Single-cell data analysis of malignant epithelial cell heterogeneity in lung adenocarcinoma for patient classification and prognosis prediction
Xu Ran,
Lu Tong,
Wang Chenghao,
Li Qi,
Peng Bo,
Zhao Jiaying,
Wang Jun,
Zhang Linyou
Affiliations
Xu Ran
Department of Thoracic Surgery, The Second Affiliated Hospital of Harbin Medical University, Harbin, China; The Second Clinical Medical College, Harbin Medical University, Harbin, China
Lu Tong
Department of Thoracic Surgery, The Second Affiliated Hospital of Harbin Medical University, Harbin, China; The Second Clinical Medical College, Harbin Medical University, Harbin, China
Wang Chenghao
Department of Thoracic Surgery, The Second Affiliated Hospital of Harbin Medical University, Harbin, China; The Second Clinical Medical College, Harbin Medical University, Harbin, China
Li Qi
Department of Child and Adolescent Health, School of Public Health, Harbin Medical University, Harbin, China
Peng Bo
Department of Thoracic Surgery, The Second Affiliated Hospital of Harbin Medical University, Harbin, China; The Second Clinical Medical College, Harbin Medical University, Harbin, China
Zhao Jiaying
Department of Thoracic Surgery, The Second Affiliated Hospital of Harbin Medical University, Harbin, China; The Second Clinical Medical College, Harbin Medical University, Harbin, China
Wang Jun
Department of Thoracic Surgery, Baoji Central Hospital, Baoji, China
Zhang Linyou
Department of Thoracic Surgery, The Second Affiliated Hospital of Harbin Medical University, Harbin, China; Corresponding author.
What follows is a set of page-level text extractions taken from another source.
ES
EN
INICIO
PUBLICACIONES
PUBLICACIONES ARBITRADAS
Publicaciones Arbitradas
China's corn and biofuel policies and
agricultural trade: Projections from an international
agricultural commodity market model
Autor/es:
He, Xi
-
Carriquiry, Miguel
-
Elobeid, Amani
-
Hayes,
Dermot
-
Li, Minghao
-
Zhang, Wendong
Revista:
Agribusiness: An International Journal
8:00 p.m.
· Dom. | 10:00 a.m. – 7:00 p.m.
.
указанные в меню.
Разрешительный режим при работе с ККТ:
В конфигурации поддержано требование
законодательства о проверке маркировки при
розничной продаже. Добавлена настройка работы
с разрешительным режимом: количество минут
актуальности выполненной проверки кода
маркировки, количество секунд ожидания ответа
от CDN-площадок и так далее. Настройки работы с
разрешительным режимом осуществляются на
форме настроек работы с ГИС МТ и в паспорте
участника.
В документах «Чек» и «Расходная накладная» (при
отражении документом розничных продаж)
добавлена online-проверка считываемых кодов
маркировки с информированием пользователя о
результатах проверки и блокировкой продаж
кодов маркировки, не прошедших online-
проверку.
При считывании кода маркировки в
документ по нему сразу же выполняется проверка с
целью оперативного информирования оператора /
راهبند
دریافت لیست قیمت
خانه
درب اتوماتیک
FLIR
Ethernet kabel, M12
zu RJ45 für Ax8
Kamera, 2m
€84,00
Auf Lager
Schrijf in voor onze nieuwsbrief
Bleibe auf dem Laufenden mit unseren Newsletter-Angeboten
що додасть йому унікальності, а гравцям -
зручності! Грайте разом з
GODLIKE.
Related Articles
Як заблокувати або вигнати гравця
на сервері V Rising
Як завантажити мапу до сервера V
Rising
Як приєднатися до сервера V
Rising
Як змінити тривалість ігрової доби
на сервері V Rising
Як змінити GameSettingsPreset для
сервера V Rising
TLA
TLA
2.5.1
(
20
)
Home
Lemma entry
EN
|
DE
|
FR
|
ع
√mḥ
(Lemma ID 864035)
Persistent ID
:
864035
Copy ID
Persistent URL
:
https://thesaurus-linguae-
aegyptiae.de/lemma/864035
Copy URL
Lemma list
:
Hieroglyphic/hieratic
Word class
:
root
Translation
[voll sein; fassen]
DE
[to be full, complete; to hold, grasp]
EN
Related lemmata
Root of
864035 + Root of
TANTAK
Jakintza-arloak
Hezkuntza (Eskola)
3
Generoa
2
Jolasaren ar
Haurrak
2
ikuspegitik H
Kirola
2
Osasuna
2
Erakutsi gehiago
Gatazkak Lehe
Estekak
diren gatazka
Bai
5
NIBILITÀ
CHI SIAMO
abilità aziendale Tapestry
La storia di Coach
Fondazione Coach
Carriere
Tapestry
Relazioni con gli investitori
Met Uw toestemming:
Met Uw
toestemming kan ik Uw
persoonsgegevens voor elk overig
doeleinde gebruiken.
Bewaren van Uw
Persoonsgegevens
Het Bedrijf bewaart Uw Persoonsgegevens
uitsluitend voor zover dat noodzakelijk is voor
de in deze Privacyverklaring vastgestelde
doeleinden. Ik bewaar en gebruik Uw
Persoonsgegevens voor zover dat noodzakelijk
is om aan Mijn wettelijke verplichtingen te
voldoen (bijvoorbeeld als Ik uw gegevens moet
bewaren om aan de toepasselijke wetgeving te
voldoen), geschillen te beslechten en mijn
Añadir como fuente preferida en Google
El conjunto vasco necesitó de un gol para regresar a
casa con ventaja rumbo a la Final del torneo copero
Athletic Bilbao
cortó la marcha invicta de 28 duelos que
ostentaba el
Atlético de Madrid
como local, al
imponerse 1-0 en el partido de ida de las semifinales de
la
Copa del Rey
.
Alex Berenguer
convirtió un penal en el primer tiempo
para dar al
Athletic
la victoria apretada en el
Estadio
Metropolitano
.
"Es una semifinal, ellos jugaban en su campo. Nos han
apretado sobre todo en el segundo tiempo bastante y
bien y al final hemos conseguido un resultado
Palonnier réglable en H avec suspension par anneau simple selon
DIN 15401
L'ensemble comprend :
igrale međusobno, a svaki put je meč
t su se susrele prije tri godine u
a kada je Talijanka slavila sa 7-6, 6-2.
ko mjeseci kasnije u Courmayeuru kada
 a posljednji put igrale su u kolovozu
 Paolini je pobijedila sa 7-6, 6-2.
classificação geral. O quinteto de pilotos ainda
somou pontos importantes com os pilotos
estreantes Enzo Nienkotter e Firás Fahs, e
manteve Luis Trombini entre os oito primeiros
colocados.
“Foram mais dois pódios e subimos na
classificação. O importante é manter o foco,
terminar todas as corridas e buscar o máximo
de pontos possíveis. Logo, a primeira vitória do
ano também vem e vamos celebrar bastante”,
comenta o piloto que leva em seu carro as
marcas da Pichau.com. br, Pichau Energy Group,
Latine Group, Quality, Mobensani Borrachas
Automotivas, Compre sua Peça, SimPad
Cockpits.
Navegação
Lung cancer is one of the leading causes of cancer-related death. Most advanced lung adenocarcinoma (LUAD) patients have poor survival because of drug resistance and relapse. Neglecting intratumoral heterogeneity might be one of the reasons for treatment insensitivity, while single-cell RNA sequencing (scRNA-seq) technologies can provide transcriptome information at the single-cell level. Herein, we combined scRNA-seq and bulk RNA-seq data of LUAD and identified a novel cluster of malignant epithelial cells - KRT81+ malignant epithelial cells - associated with worse prognoses. Further analysis revealed that the hypoxia and EMT pathways of these cells were activated to predispose them to differentiate into metastatic lung adenocarcinoma cells. Finally, we also studied the role of these tumor cells in the immune microenvironment and their role in the classification and prognosis prediction of lung adenocarcinoma patients.